_The problem_
Print the lines in the listing below that fall between the line with "right knee: (243, 349, -12)" and the line with "left wrist: (826, 468, 24)", those two lines included, exactly as they stand and with nothing else.

_Source material_
===

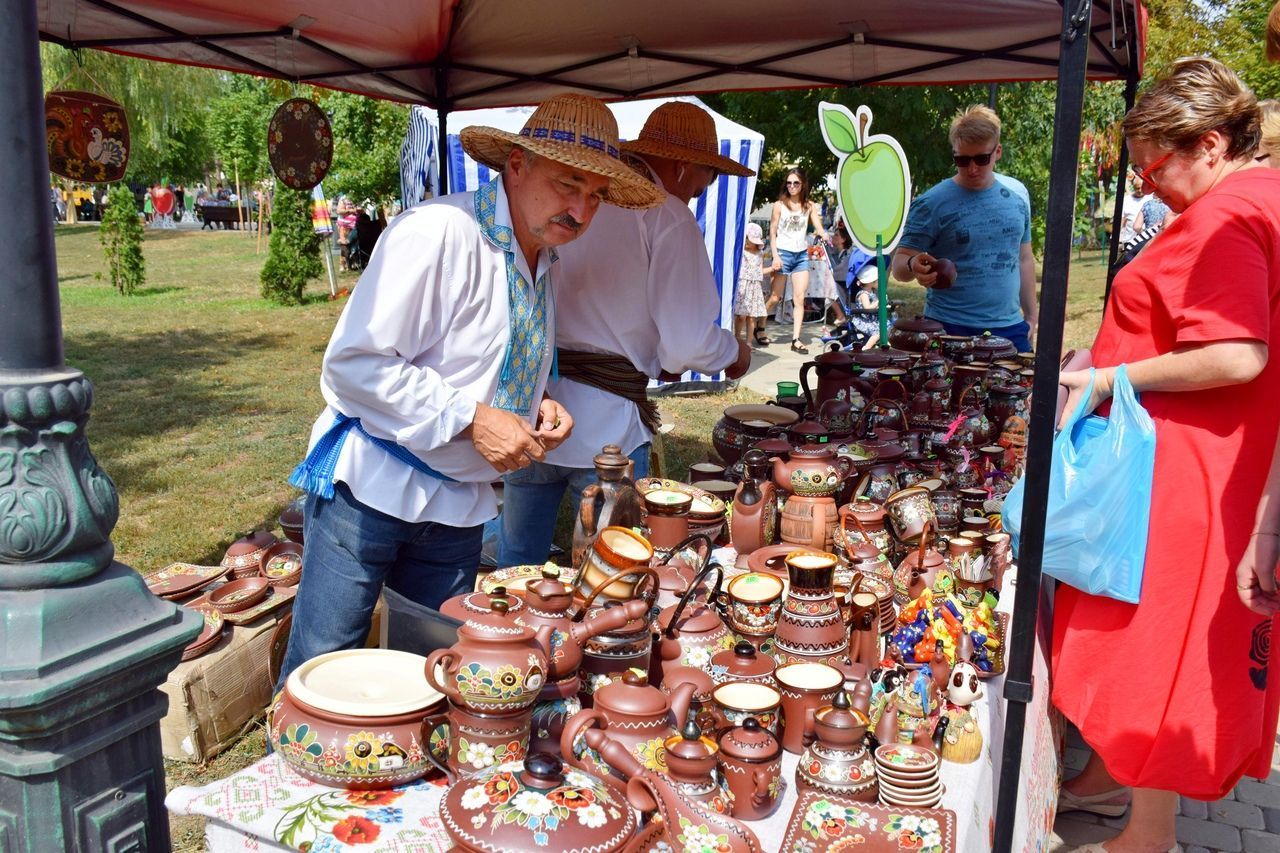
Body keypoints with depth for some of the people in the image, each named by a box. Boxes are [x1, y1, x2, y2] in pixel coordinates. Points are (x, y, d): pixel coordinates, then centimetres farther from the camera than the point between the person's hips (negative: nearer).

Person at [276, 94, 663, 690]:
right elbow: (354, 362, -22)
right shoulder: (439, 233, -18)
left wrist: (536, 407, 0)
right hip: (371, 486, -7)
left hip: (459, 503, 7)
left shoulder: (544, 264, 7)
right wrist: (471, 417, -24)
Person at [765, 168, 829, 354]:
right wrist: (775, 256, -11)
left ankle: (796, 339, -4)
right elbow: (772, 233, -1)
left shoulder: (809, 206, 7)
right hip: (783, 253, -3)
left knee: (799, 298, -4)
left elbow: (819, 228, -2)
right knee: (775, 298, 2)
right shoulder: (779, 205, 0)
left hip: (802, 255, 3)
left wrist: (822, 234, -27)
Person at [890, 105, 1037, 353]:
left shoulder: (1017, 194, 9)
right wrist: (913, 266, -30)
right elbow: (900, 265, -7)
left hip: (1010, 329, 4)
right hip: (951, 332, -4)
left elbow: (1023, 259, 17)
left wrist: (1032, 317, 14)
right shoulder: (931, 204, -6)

===

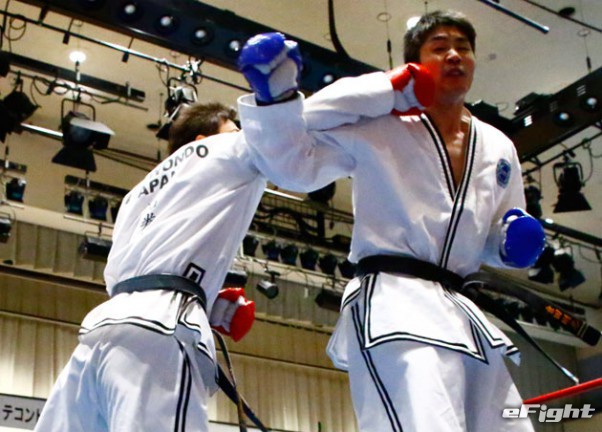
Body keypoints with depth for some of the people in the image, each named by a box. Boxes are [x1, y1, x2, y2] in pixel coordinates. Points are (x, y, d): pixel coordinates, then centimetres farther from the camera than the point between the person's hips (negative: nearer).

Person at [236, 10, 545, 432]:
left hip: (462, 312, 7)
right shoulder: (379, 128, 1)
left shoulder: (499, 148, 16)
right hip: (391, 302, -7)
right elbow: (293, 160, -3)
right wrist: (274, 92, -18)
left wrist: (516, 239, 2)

===

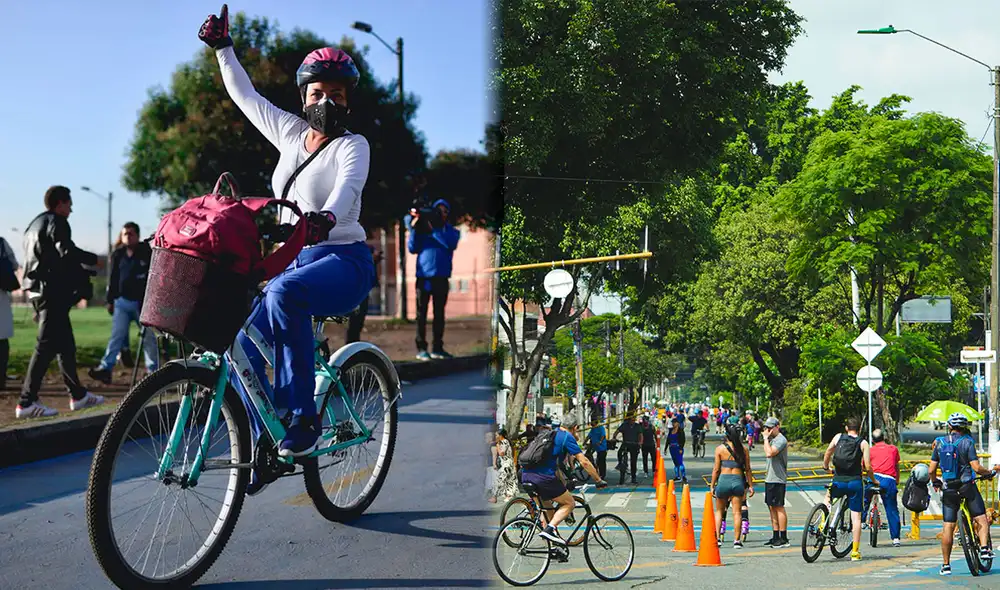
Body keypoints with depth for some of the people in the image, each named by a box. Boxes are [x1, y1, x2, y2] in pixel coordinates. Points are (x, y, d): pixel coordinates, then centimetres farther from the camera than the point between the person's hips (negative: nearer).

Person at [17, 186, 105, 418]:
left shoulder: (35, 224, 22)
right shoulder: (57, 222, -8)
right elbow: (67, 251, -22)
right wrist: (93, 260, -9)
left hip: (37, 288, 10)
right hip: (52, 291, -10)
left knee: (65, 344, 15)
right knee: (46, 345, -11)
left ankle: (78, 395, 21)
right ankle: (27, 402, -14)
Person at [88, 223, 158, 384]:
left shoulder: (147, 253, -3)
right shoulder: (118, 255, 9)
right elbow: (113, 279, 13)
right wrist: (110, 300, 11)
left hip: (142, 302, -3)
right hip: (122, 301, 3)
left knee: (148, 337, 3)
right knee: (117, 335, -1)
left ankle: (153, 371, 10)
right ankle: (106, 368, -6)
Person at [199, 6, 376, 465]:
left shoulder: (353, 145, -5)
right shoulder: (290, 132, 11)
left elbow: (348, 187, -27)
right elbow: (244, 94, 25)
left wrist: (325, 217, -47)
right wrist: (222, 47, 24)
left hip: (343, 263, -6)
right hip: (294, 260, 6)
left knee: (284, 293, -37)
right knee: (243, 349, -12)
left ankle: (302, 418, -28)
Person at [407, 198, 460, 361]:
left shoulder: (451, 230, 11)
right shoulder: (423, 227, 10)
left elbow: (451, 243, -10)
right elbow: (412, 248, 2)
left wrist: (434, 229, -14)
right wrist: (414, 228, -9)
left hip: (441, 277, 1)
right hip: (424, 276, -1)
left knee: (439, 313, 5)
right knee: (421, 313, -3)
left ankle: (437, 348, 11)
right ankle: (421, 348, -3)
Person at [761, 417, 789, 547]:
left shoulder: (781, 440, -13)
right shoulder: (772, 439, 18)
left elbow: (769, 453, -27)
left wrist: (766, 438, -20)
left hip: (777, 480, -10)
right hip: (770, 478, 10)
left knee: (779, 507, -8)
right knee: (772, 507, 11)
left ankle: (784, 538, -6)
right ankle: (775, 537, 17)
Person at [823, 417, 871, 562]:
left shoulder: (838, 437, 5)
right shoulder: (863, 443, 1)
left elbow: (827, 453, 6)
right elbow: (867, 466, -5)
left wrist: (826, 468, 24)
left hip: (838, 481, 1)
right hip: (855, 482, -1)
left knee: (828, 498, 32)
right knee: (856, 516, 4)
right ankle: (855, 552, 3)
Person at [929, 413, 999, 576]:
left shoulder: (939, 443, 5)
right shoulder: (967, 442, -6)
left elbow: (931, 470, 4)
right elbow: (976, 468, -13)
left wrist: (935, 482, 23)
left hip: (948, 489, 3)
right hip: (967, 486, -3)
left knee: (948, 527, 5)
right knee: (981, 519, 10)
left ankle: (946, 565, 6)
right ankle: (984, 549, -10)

===

_Result of this exercise_
right knee: (243, 349, -12)
left ankle: (302, 418, -28)
Person at [407, 198, 460, 361]:
left shoulder: (451, 230, 11)
right shoulder: (423, 227, 10)
left elbow: (451, 243, -10)
right elbow: (412, 248, 2)
left wrist: (434, 229, -14)
right wrist: (414, 228, -9)
left hip: (441, 277, 1)
right hip: (424, 276, -1)
left knee: (439, 313, 5)
right knee: (421, 313, -3)
left ankle: (437, 348, 11)
right ankle: (421, 348, -3)
Person at [761, 417, 789, 547]:
left shoulder: (781, 440, -13)
right shoulder: (772, 439, 18)
left elbow: (769, 453, -27)
left wrist: (766, 438, -20)
left hip: (777, 480, -10)
right hip: (770, 478, 10)
left knee: (779, 507, -8)
right knee: (772, 507, 11)
left ankle: (784, 538, -6)
right ankle: (775, 537, 17)
Person at [823, 417, 871, 562]:
left shoulder: (838, 437, 5)
right shoulder: (863, 443, 1)
left elbow: (827, 453, 6)
right elbow: (867, 466, -5)
left wrist: (826, 468, 24)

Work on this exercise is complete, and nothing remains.